Sie ist stellvertretendes Mitglied der Enquete-Kommission „Aufarbeitung der Corona-Pandemie und Lehren für zukünftige pandemische Ereignisse“.[8]
Weblinks
Einzelnachweise
- ↑ Promotion/Dissertationsschrift in der Deutschen Nationalbibliothek
- ↑ Lebenslauf ( vom 17. Mai 2009 im Internet Archive) auf ihrer ehemaligen Website
- ↑ Wahlergebnis Bürgermeisterwahl Herdecke 2009 ( vom 2. Februar 2016 im Internet Archive) auf herdecke.de
- ↑ Wahlergebnis Bürgermeisterwahl Herdecke 2015. Abgerufen am 8. März 2022.
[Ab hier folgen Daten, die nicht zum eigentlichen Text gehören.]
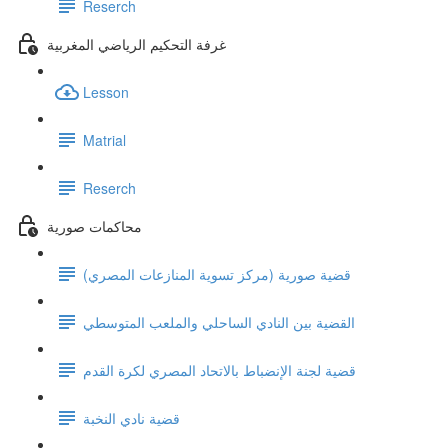
Reserch
غرفة التحكيم الرياضي المغربية
Lesson
Matrial
Reserch
محاكمات صورية
قضية صورية (مركز تسوية المنازعات المصري)
القضية بين النادي الساحلي والملعب المتوسطي
قضية لجنة الإنضباط بالاتحاد المصري لكرة القدم
قضية نادي النخبة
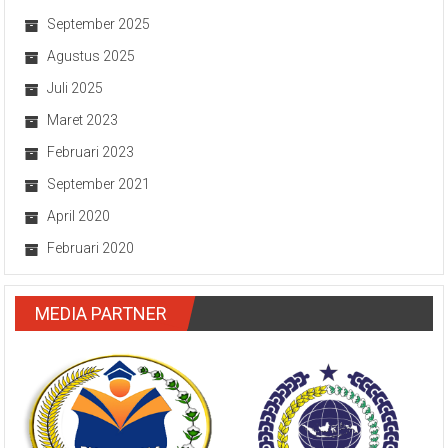
September 2025
Agustus 2025
Juli 2025
Maret 2023
Februari 2023
September 2021
April 2020
Februari 2020
MEDIA PARTNER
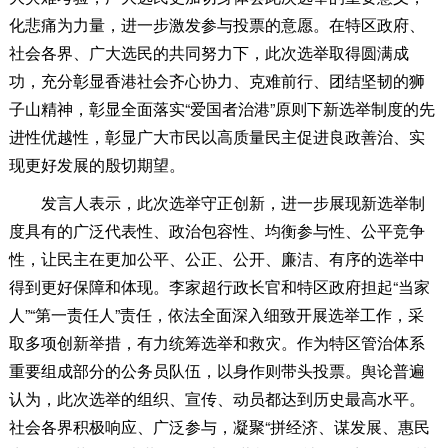
化悲痛为力量，进一步激发参与投票的意愿。在特区政府、
社会各界、广大选民的共同努力下，此次选举取得圆满成
功，充分彰显香港社会齐心协力、克难前行、团结坚韧的狮
子山精神，彰显全面落实“爱国者治港”原则下新选举制度的先
进性优越性，彰显广大市民以高质量民主促进良政善治、实
现更好发展的殷切期望。
发言人表示，此次选举守正创新，进一步展现新选举制
度具有的广泛代表性、政治包容性、均衡参与性、公平竞争
性，让民主在更加公平、公正、公开、廉洁、有序的选举中
得到更好保障和体现。李家超行政长官和特区政府担起“当家
人”“第一责任人”责任，依法全面深入细致开展选举工作，采
取多项创新举措，有力统筹选举和救灾。作为特区管治体系
重要组成部分的公务员队伍，以身作则带头投票。舆论普遍
认为，此次选举的组织、宣传、动员都达到历史最高水平。
社会各界积极响应、广泛参与，凝聚“拼经济、谋发展、惠民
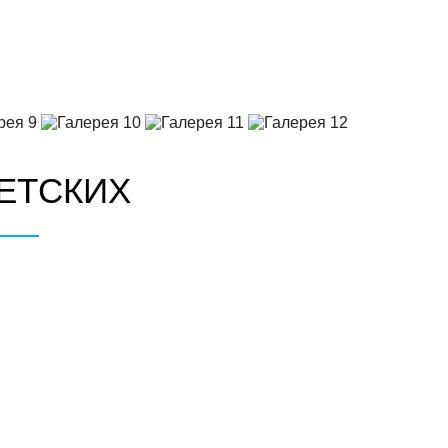
ДЕТСКИХ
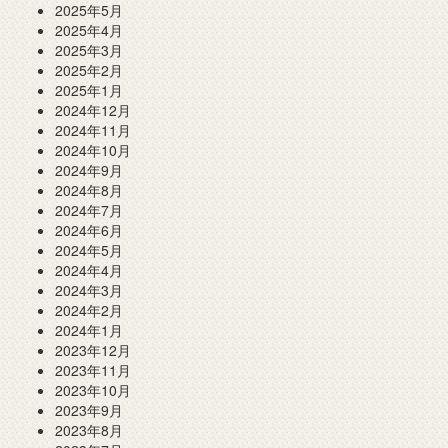
2025年5月
2025年4月
2025年3月
2025年2月
2025年1月
2024年12月
2024年11月
2024年10月
2024年9月
2024年8月
2024年7月
2024年6月
2024年5月
2024年4月
2024年3月
2024年2月
2024年1月
2023年12月
2023年11月
2023年10月
2023年9月
2023年8月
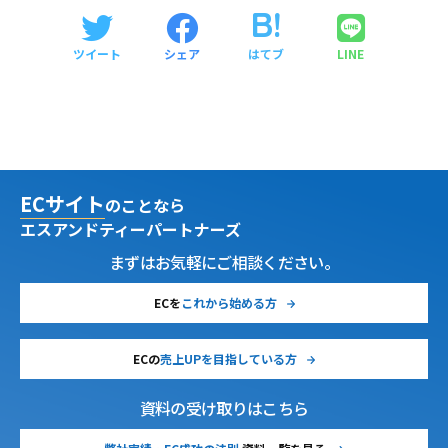
ツイート
シェア
はてブ
LINE
ECサイト
のことなら
エスアンドティーパートナーズ
まずはお気軽にご相談ください。
ECを
これから始める方
ECの
売上UPを目指している方
資料の受け取りはこちら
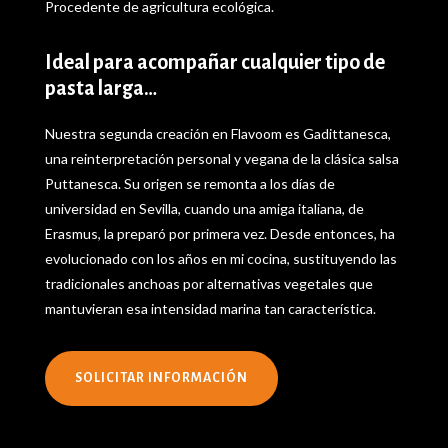
Procedente de agricultura ecológica.
Ideal para acompañar cualquier tipo de
pasta larga…
Nuestra segunda creación en Flavoom es Gadittanesca,
una reinterpretación personal y vegana de la clásica salsa
Puttanesca. Su origen se remonta a los días de
universidad en Sevilla, cuando una amiga italiana, de
Erasmus, la preparó por primera vez. Desde entonces, ha
evolucionado con los años en mi cocina, sustituyendo las
tradicionales anchoas por alternativas vegetales que
mantuvieran esa intensidad marina tan característica.
SOLICITAR INFORMACIÓN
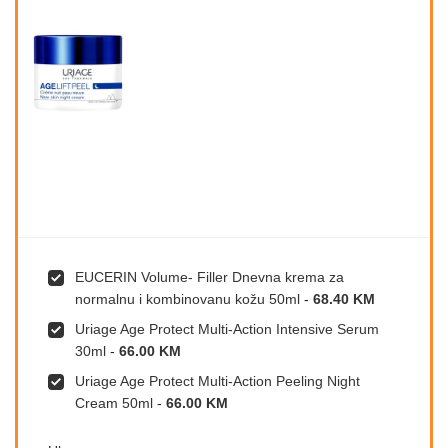
EUCERIN Volume- Filler Dnevna krema za
normalnu i kombinovanu kožu 50ml
-
68.40 KM
Uriage Age Protect Multi-Action Intensive Serum
30ml
-
66.00 KM
Uriage Age Protect Multi-Action Peeling Night
Cream 50ml
-
66.00 KM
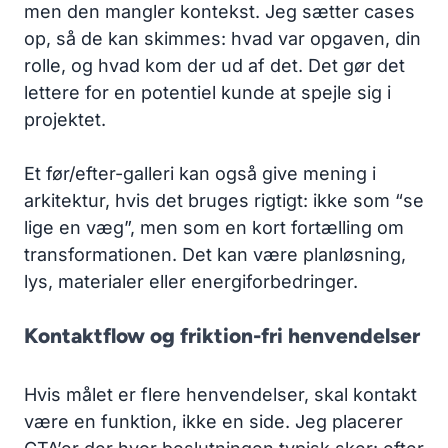
men den mangler kontekst. Jeg sætter cases
op, så de kan skimmes: hvad var opgaven, din
rolle, og hvad kom der ud af det. Det gør det
lettere for en potentiel kunde at spejle sig i
projektet.
Et før/efter-galleri kan også give mening i
arkitektur, hvis det bruges rigtigt: ikke som “se
lige en væg”, men som en kort fortælling om
transformationen. Det kan være planløsning,
lys, materialer eller energiforbedringer.
Kontaktflow og friktion-fri henvendelser
Hvis målet er flere henvendelser, skal kontakt
være en funktion, ikke en side. Jeg placerer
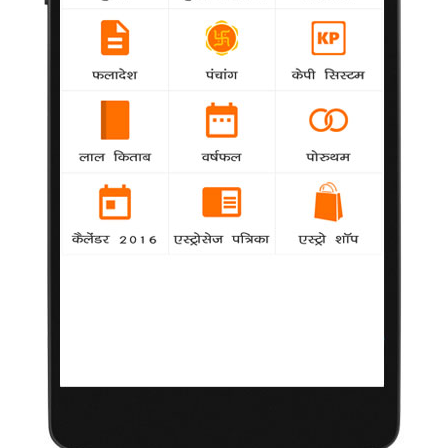
सुभाष कपूर ने गुपचुप शुरू की 'गुड्ड रंगीला'
Khabar
-
फिल्मकार सुभाष कपूर ने गुपचुप तरीके से अपनी अगली
फिल्म 'गुड्ड रंगीला' की शूटिंग शुरू कर दी है
बॉबी के अंतिम संस्कार के लिए लौटे शाहरुख
samanya
-
बॉलीवुड किंग शाहरुख खान ने जूही चावला के भाई बॉबी
चावला के निधन की खबर चेन्नई में 'कोचादइयां' फिल्म के म्यूजिक लांच के
दौरान सुनीं।
सोहा की अगली फिल्म की शूटिंग जल्द
samanya
-
अभिनेत्री सोहा अली खान अपनी अगली फिल्म की शूटिंग
शुरू होने की प्रतीक्षा कर रही हैं
'ढिश्कियाऊं' से खुद को दोबारा गढ़ रहा हूं : हरमन
Khabar
-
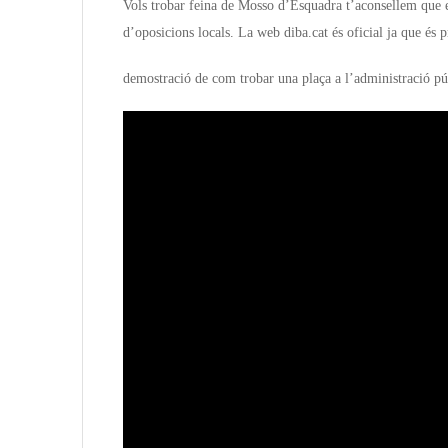
Vols trobar feina de Mosso d’Esquadra t’aconsellem que 
d’oposicions locals. La web diba.cat és oficial ja que és 
demostració de com trobar una plaça a l’administració pú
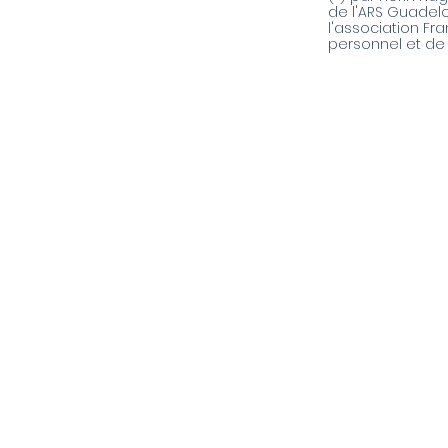
de l'ARS Guadelo
l'association Fr
personnel et de q
A PROPOS DE NOUS
V
Pôle Santé NEV
An
Notre Histoire
Le
Nos établissements
I.R
Notre équipe Médicale et
Di
paramédicale
So
Notre équipe administrative
Ho
Nos offres d'emplois
Hô
Ed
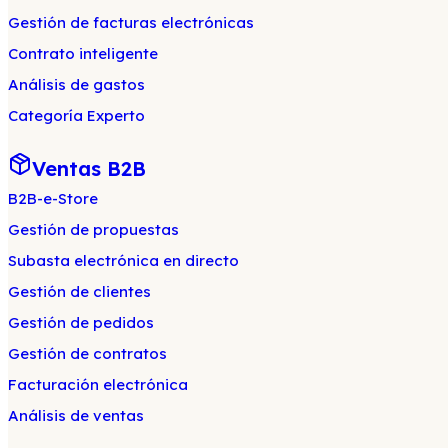
Gestión de facturas electrónicas
Contrato inteligente
Análisis de gastos
Categoría Experto
Ventas B2B
B2B-e-Store
Gestión de propuestas
Subasta electrónica en directo
Gestión de clientes
Gestión de pedidos
Gestión de contratos
Facturación electrónica
Análisis de ventas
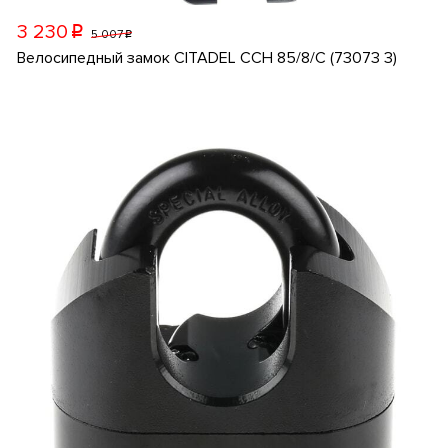
3 230
p
5 007
p
Велосипедный замок CITADEL CCH 85/8/C (73073 3)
- ↑ RVR-Wahl / Kommunalwahlen 2020 der Stadt Herdecke - Übersicht. Abgerufen am 17. Oktober 2020.
- ↑ Aufstellung über Nebeneinnahmen 2015 ( vom 2. Februar 2016 im Internet Archive) auf herdecke.de (PDF)
- ↑ CDU Ennepe-Ruhr schlägt Dr. Katja Strauss-Köster für den Bundestag vor. Artikel vom 6. Juni 2024 auf der Website der CDU Ennepe-Ruhr
- ↑ Enquete-Kommission „Aufarbeitung der Corona-Pandemie und Lehren für zukünftige pandemische Ereignisse“. In: www,bundestag.de. Deutscher Bundestag, 2025, abgerufen am 2. Januar 2026.